◆ Task brief ◆
Locate the line that contains "Le Triangle d'or Bande-annonce VF". Retype it and every line after it to the end of the records, exactly, but not the pictures.

◆ Data provided ◆
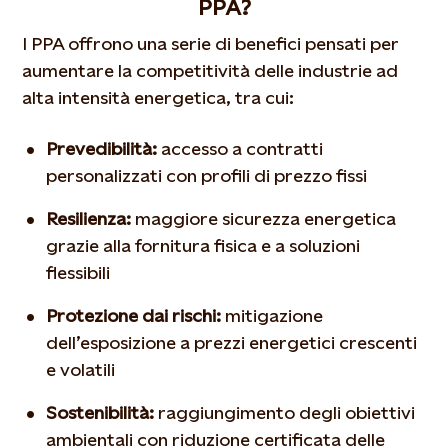
PPA?
I PPA offrono una serie di benefici pensati per
aumentare la competitività delle industrie ad
alta intensità energetica, tra cui:
Prevedibilità:
accesso a contratti
personalizzati con profili di prezzo fissi
Resilienza:
maggiore sicurezza energetica
grazie alla fornitura fisica e a soluzioni
flessibili
Protezione dai rischi:
mitigazione
dell’esposizione a prezzi energetici crescenti
e volatili
Sostenibilità:
raggiungimento degli obiettivi
ambientali con riduzione certificata delle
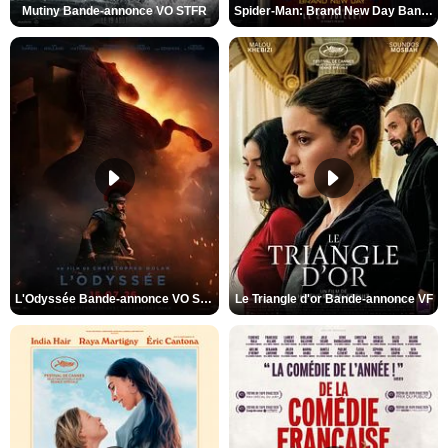
Mutiny Bande-annonce VO STFR
Spider-Man: Brand New Day Bande-annonce VO STFR
L'Odyssée Bande-annonce VO STFR
Le Triangle d'or Bande-annonce VF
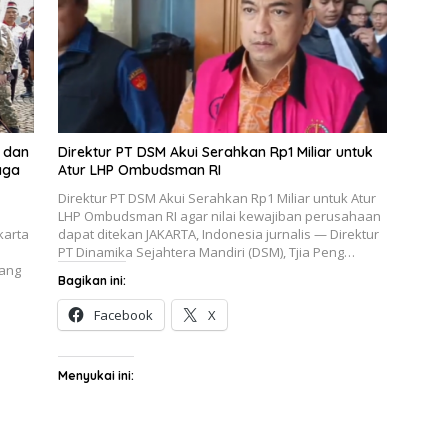
 dan
Direktur PT DSM Akui Serahkan Rp1 Miliar untuk
aga
Atur LHP Ombudsman RI
Direktur PT DSM Akui Serahkan Rp1 Miliar untuk Atur
LHP Ombudsman RI agar nilai kewajiban perusahaan
karta
dapat ditekan JAKARTA, Indonesia jurnalis — Direktur
PT Dinamika Sejahtera Mandiri (DSM), Tjia Peng…
lang
Bagikan ini:
Facebook
X
Menyukai ini:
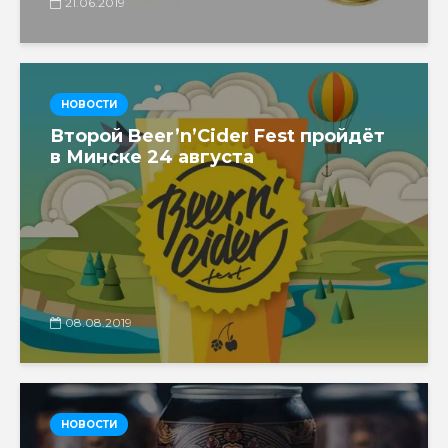
21.06.2019
НОВОСТИ
Второй Beer’n’Cider Fest пройдёт
в Минске 24 августа
08.08.2019
НОВОСТИ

◆ Answer for the task ◆
Le Triangle d'or Bande-annonce VF
 dan
Direktur PT DSM Akui Serahkan Rp1 Miliar untuk
aga
Atur LHP Ombudsman RI
Direktur PT DSM Akui Serahkan Rp1 Miliar untuk Atur
LHP Ombudsman RI agar nilai kewajiban perusahaan
karta
dapat ditekan JAKARTA, Indonesia jurnalis — Direktur
PT Dinamika Sejahtera Mandiri (DSM), Tjia Peng…
lang
Bagikan ini:
Facebook
X
Menyukai ini:
21.06.2019
НОВОСТИ
Второй Beer’n’Cider Fest пройдёт
в Минске 24 августа
08.08.2019
НОВОСТИ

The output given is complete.